Pamela Powers Hannley, a progressive voice for Arizona
The US Congress is moving at its usual glacial speed on health care reform. Proponents of reform are working hard– organizing, rallying, phone-banking, and canvasing– to ensure grassroots support for a meaningful resolution to the debate. Unfortunately, lobbyists are working just as hard to keep the status quo, and they have millions of dollars behind them.
Given the overwhelming data, it’s hard to believe that the US Senate seems to be frozen in time.

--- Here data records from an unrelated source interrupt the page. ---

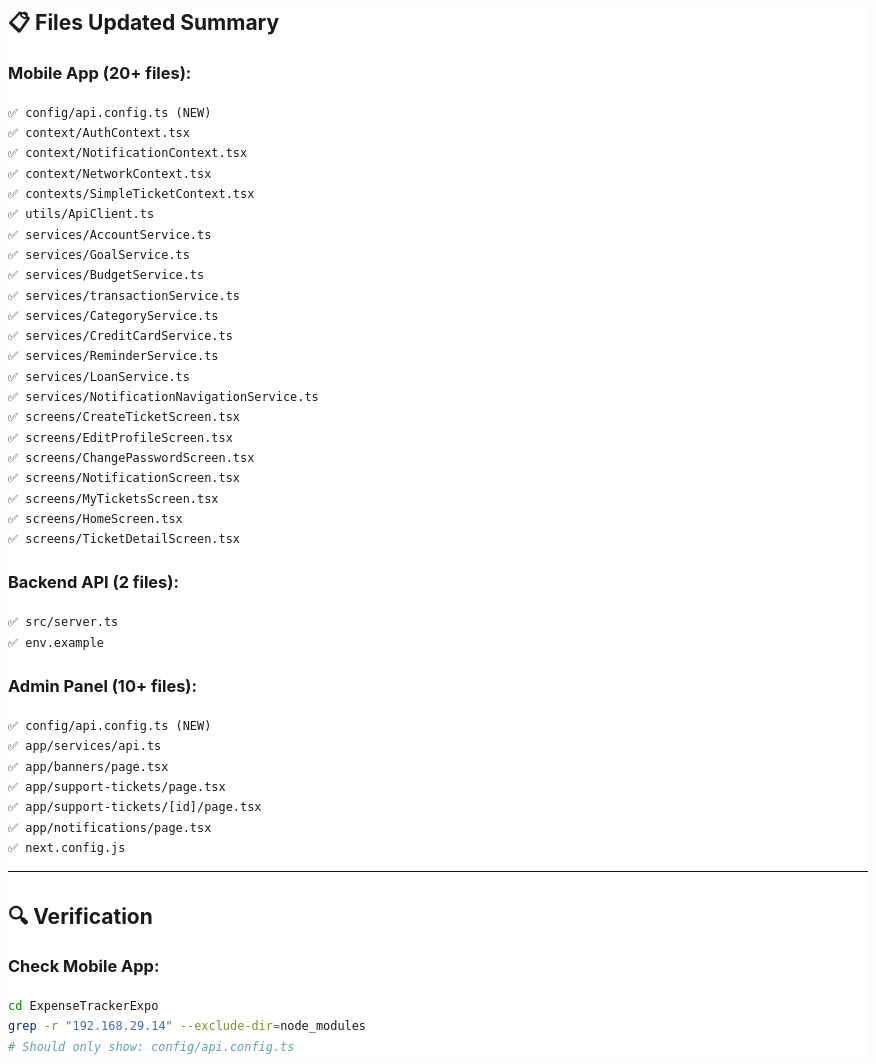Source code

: 
## 📋 **Files Updated Summary**

### **Mobile App (20+ files):**
```
✅ config/api.config.ts (NEW)
✅ context/AuthContext.tsx
✅ context/NotificationContext.tsx
✅ context/NetworkContext.tsx
✅ contexts/SimpleTicketContext.tsx
✅ utils/ApiClient.ts
✅ services/AccountService.ts
✅ services/GoalService.ts
✅ services/BudgetService.ts
✅ services/transactionService.ts
✅ services/CategoryService.ts
✅ services/CreditCardService.ts
✅ services/ReminderService.ts
✅ services/LoanService.ts
✅ services/NotificationNavigationService.ts
✅ screens/CreateTicketScreen.tsx
✅ screens/EditProfileScreen.tsx
✅ screens/ChangePasswordScreen.tsx
✅ screens/NotificationScreen.tsx
✅ screens/MyTicketsScreen.tsx
✅ screens/HomeScreen.tsx
✅ screens/TicketDetailScreen.tsx
```

### **Backend API (2 files):**
```
✅ src/server.ts
✅ env.example
```

### **Admin Panel (10+ files):**
```
✅ config/api.config.ts (NEW)
✅ app/services/api.ts
✅ app/banners/page.tsx
✅ app/support-tickets/page.tsx
✅ app/support-tickets/[id]/page.tsx
✅ app/notifications/page.tsx
✅ next.config.js
```

---

## 🔍 **Verification**

### **Check Mobile App:**
```bash
cd ExpenseTrackerExpo
grep -r "192.168.29.14" --exclude-dir=node_modules
# Should only show: config/api.config.ts
```
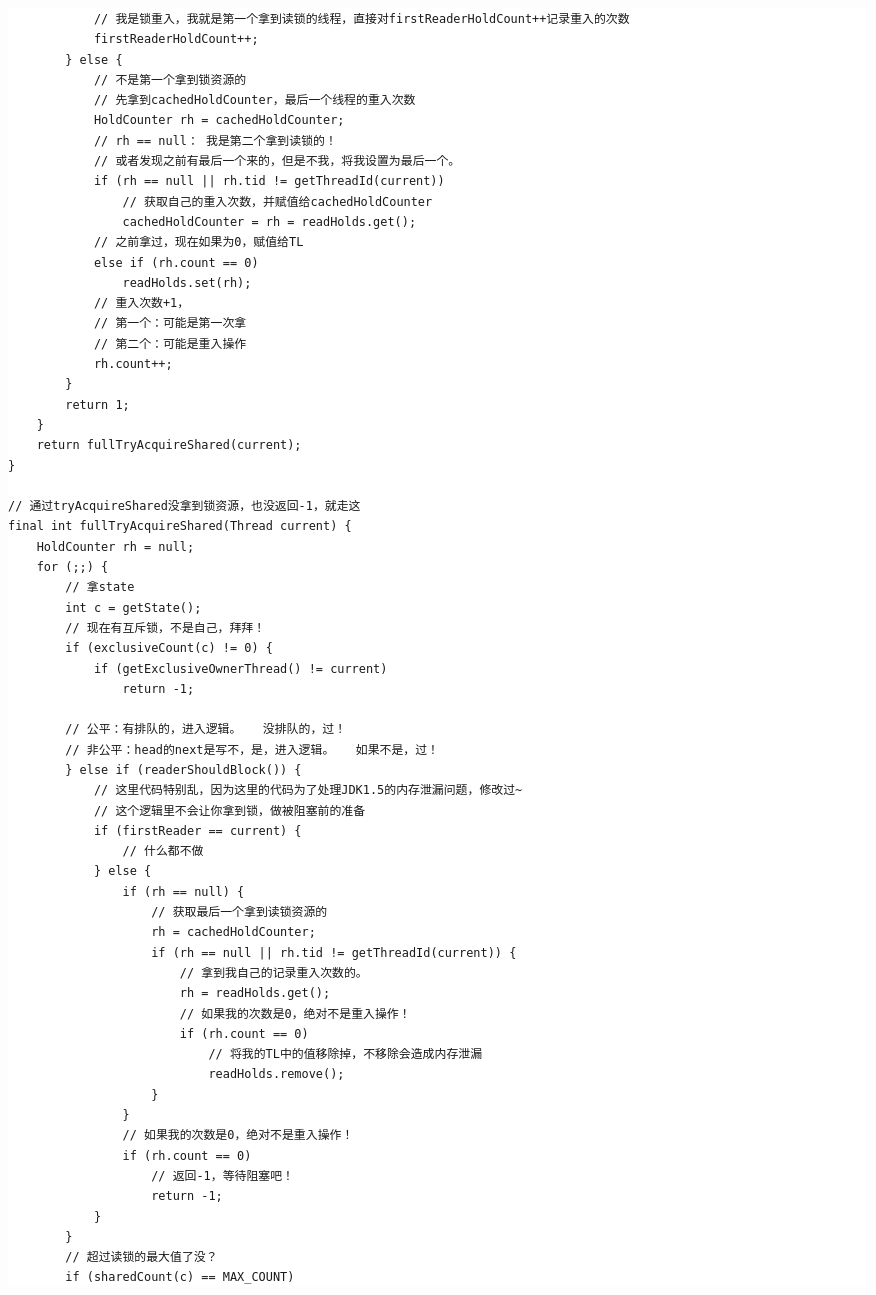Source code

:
 ```
            // 我是锁重入，我就是第一个拿到读锁的线程，直接对firstReaderHoldCount++记录重入的次数
            firstReaderHoldCount++;
        } else {
            // 不是第一个拿到锁资源的
            // 先拿到cachedHoldCounter，最后一个线程的重入次数
            HoldCounter rh = cachedHoldCounter;
            // rh == null： 我是第二个拿到读锁的！
            // 或者发现之前有最后一个来的，但是不我，将我设置为最后一个。
            if (rh == null || rh.tid != getThreadId(current))
                // 获取自己的重入次数，并赋值给cachedHoldCounter
                cachedHoldCounter = rh = readHolds.get();
            // 之前拿过，现在如果为0，赋值给TL
            else if (rh.count == 0)
                readHolds.set(rh);
            // 重入次数+1，
            // 第一个：可能是第一次拿
            // 第二个：可能是重入操作
            rh.count++;
        }
        return 1;
    }
    return fullTryAcquireShared(current);
}

// 通过tryAcquireShared没拿到锁资源，也没返回-1，就走这
final int fullTryAcquireShared(Thread current) {
    HoldCounter rh = null;
    for (;;) {
        // 拿state
        int c = getState();
        // 现在有互斥锁，不是自己，拜拜！
        if (exclusiveCount(c) != 0) {
            if (getExclusiveOwnerThread() != current)
                return -1;
   
        // 公平：有排队的，进入逻辑。   没排队的，过！
        // 非公平：head的next是写不，是，进入逻辑。   如果不是，过！
        } else if (readerShouldBlock()) {
            // 这里代码特别乱，因为这里的代码为了处理JDK1.5的内存泄漏问题，修改过~
            // 这个逻辑里不会让你拿到锁，做被阻塞前的准备
            if (firstReader == current) {
                // 什么都不做
            } else {
                if (rh == null) {
                    // 获取最后一个拿到读锁资源的
                    rh = cachedHoldCounter;
                    if (rh == null || rh.tid != getThreadId(current)) {
                        // 拿到我自己的记录重入次数的。
                        rh = readHolds.get();
                        // 如果我的次数是0，绝对不是重入操作！
                        if (rh.count == 0)
                            // 将我的TL中的值移除掉，不移除会造成内存泄漏
                            readHolds.remove();
                    }
                }
                // 如果我的次数是0，绝对不是重入操作！
                if (rh.count == 0)
                    // 返回-1，等待阻塞吧！
                    return -1;
            }
        }
        // 超过读锁的最大值了没？
        if (sharedCount(c) == MAX_COUNT)
```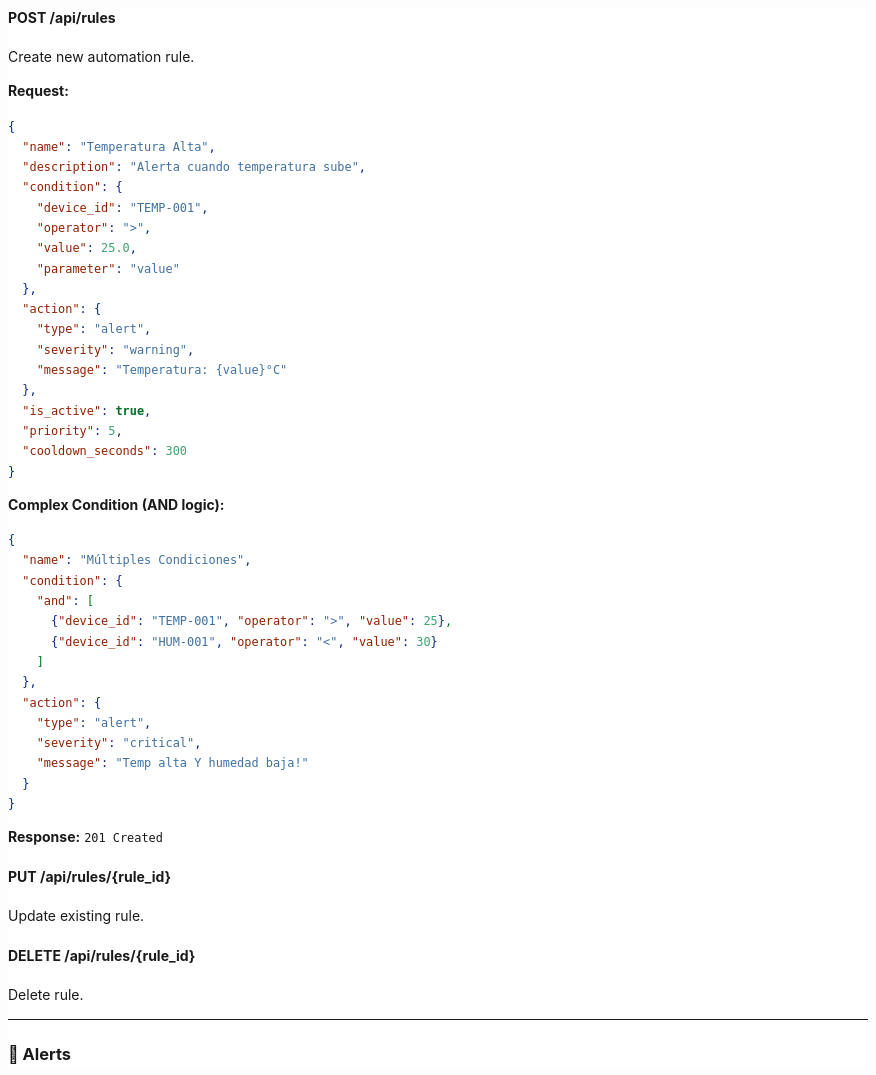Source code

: #### POST /api/rules
Create new automation rule.

**Request:**
```json
{
  "name": "Temperatura Alta",
  "description": "Alerta cuando temperatura sube",
  "condition": {
    "device_id": "TEMP-001",
    "operator": ">",
    "value": 25.0,
    "parameter": "value"
  },
  "action": {
    "type": "alert",
    "severity": "warning",
    "message": "Temperatura: {value}°C"
  },
  "is_active": true,
  "priority": 5,
  "cooldown_seconds": 300
}
```

**Complex Condition (AND logic):**
```json
{
  "name": "Múltiples Condiciones",
  "condition": {
    "and": [
      {"device_id": "TEMP-001", "operator": ">", "value": 25},
      {"device_id": "HUM-001", "operator": "<", "value": 30}
    ]
  },
  "action": {
    "type": "alert",
    "severity": "critical",
    "message": "Temp alta Y humedad baja!"
  }
}
```

**Response:** `201 Created`

#### PUT /api/rules/{rule_id}
Update existing rule.

#### DELETE /api/rules/{rule_id}
Delete rule.

---

### 🚨 Alerts
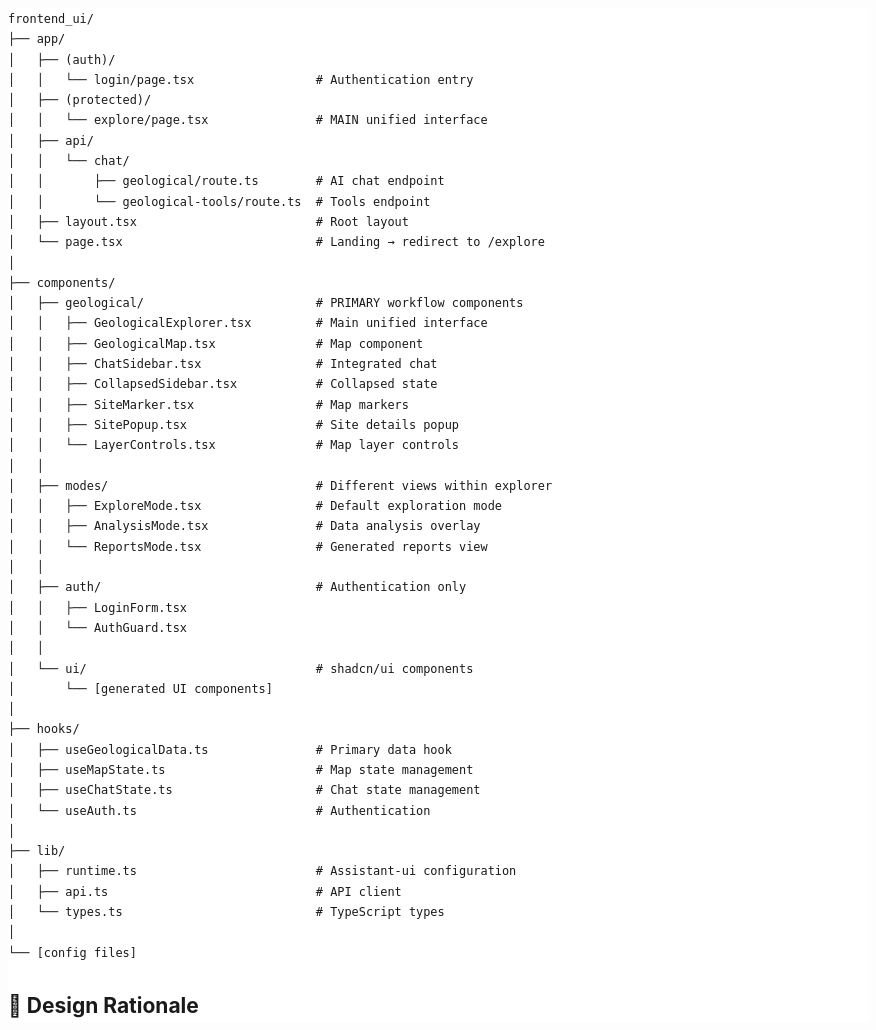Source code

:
 ```
frontend_ui/
├── app/
│   ├── (auth)/
│   │   └── login/page.tsx                 # Authentication entry
│   ├── (protected)/
│   │   └── explore/page.tsx               # MAIN unified interface
│   ├── api/
│   │   └── chat/
│   │       ├── geological/route.ts        # AI chat endpoint
│   │       └── geological-tools/route.ts  # Tools endpoint
│   ├── layout.tsx                         # Root layout
│   └── page.tsx                           # Landing → redirect to /explore
│
├── components/
│   ├── geological/                        # PRIMARY workflow components
│   │   ├── GeologicalExplorer.tsx         # Main unified interface
│   │   ├── GeologicalMap.tsx              # Map component
│   │   ├── ChatSidebar.tsx                # Integrated chat
│   │   ├── CollapsedSidebar.tsx           # Collapsed state
│   │   ├── SiteMarker.tsx                 # Map markers
│   │   ├── SitePopup.tsx                  # Site details popup
│   │   └── LayerControls.tsx              # Map layer controls
│   │
│   ├── modes/                             # Different views within explorer
│   │   ├── ExploreMode.tsx                # Default exploration mode
│   │   ├── AnalysisMode.tsx               # Data analysis overlay
│   │   └── ReportsMode.tsx                # Generated reports view
│   │
│   ├── auth/                              # Authentication only
│   │   ├── LoginForm.tsx
│   │   └── AuthGuard.tsx
│   │
│   └── ui/                                # shadcn/ui components
│       └── [generated UI components]
│
├── hooks/
│   ├── useGeologicalData.ts               # Primary data hook
│   ├── useMapState.ts                     # Map state management
│   ├── useChatState.ts                    # Chat state management
│   └── useAuth.ts                         # Authentication
│
├── lib/
│   ├── runtime.ts                         # Assistant-ui configuration
│   ├── api.ts                             # API client
│   └── types.ts                           # TypeScript types
│
└── [config files]
```

## 🧠 **Design Rationale**
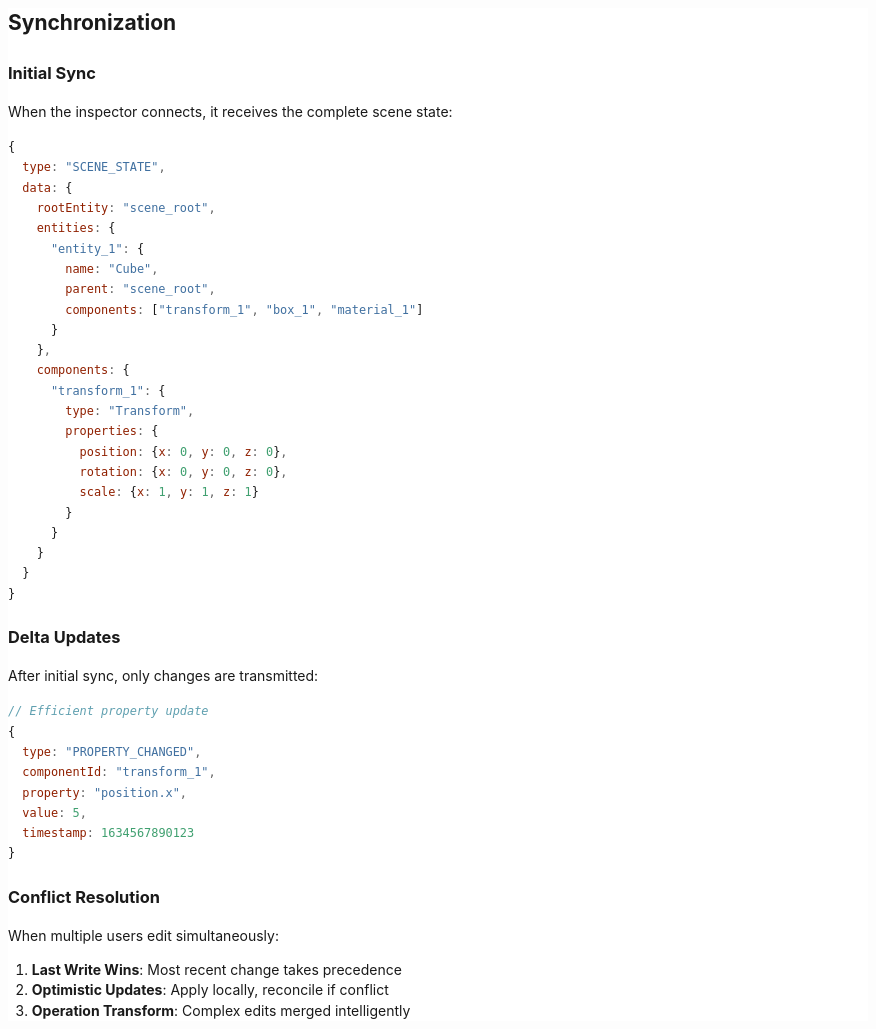 ## Synchronization

### Initial Sync
When the inspector connects, it receives the complete scene state:

```javascript
{
  type: "SCENE_STATE",
  data: {
    rootEntity: "scene_root",
    entities: {
      "entity_1": {
        name: "Cube",
        parent: "scene_root",
        components: ["transform_1", "box_1", "material_1"]
      }
    },
    components: {
      "transform_1": {
        type: "Transform",
        properties: {
          position: {x: 0, y: 0, z: 0},
          rotation: {x: 0, y: 0, z: 0},
          scale: {x: 1, y: 1, z: 1}
        }
      }
    }
  }
}
```

### Delta Updates
After initial sync, only changes are transmitted:

```javascript
// Efficient property update
{
  type: "PROPERTY_CHANGED",
  componentId: "transform_1",
  property: "position.x",
  value: 5,
  timestamp: 1634567890123
}
```

### Conflict Resolution
When multiple users edit simultaneously:

1. **Last Write Wins**: Most recent change takes precedence
2. **Optimistic Updates**: Apply locally, reconcile if conflict
3. **Operation Transform**: Complex edits merged intelligently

Here are a few facts:
– The US pays more for health insurance coverage than any other country in the world.
– And yet millions of Americans are uninsured or underinsured.
– The cost for health insurance coverage continues to rise exponentially.
– Most bankruptcies in the US are caused by astronomical medical bills.
– Most citizens– including most physicians– support healthcare reform (1, 2) that includes a public option or a single payer system.
So, why don’t we have healthcare reform legislation yet? Follow the money.
– Top insurers are spending millions of dollars to keep the status quo.
– Big Pharma is also spending millions to fight lower cost drugs.
– Who’s the beneficiary of all of this monetary largesse? You guessed it– our Congress– including Chuck Grassley and Max Baucus, two influential members of the powerful Senate Finance Committee. Here are just a few links regarding campaign contributions 1, 2, 3, 4.
Robert Reich summed up the insurance industry’s position up nicely in a recent blog post entitled The Audacity of Greed.
So, to sum up: we know there is a need for reform, we know the status quo stakeholders are spending millions to keep the current system, and we know our weak-kneed Congress has been receiving millions of dollars in campaign contributions. Given these conditions, how can we impress Congress with the need for reform?
Nicholas Kristof of the New York Times had a great idea in his opinion piece entitled Let Congress Go without Insurance. Kristof postulates that to truly understand the problems that uninsured and underinsured Americans are facing Congress should be divested of their Cadillac insurance at a rate proportional to the national rates of insurance. He suggests that if they fail to pass meaningful reform, 15% of them should lose their healthcare insurance entirely and another 8% should receive inadequate insurance.
Sounds like a plan to me. Direct experience is a wonderful tutor.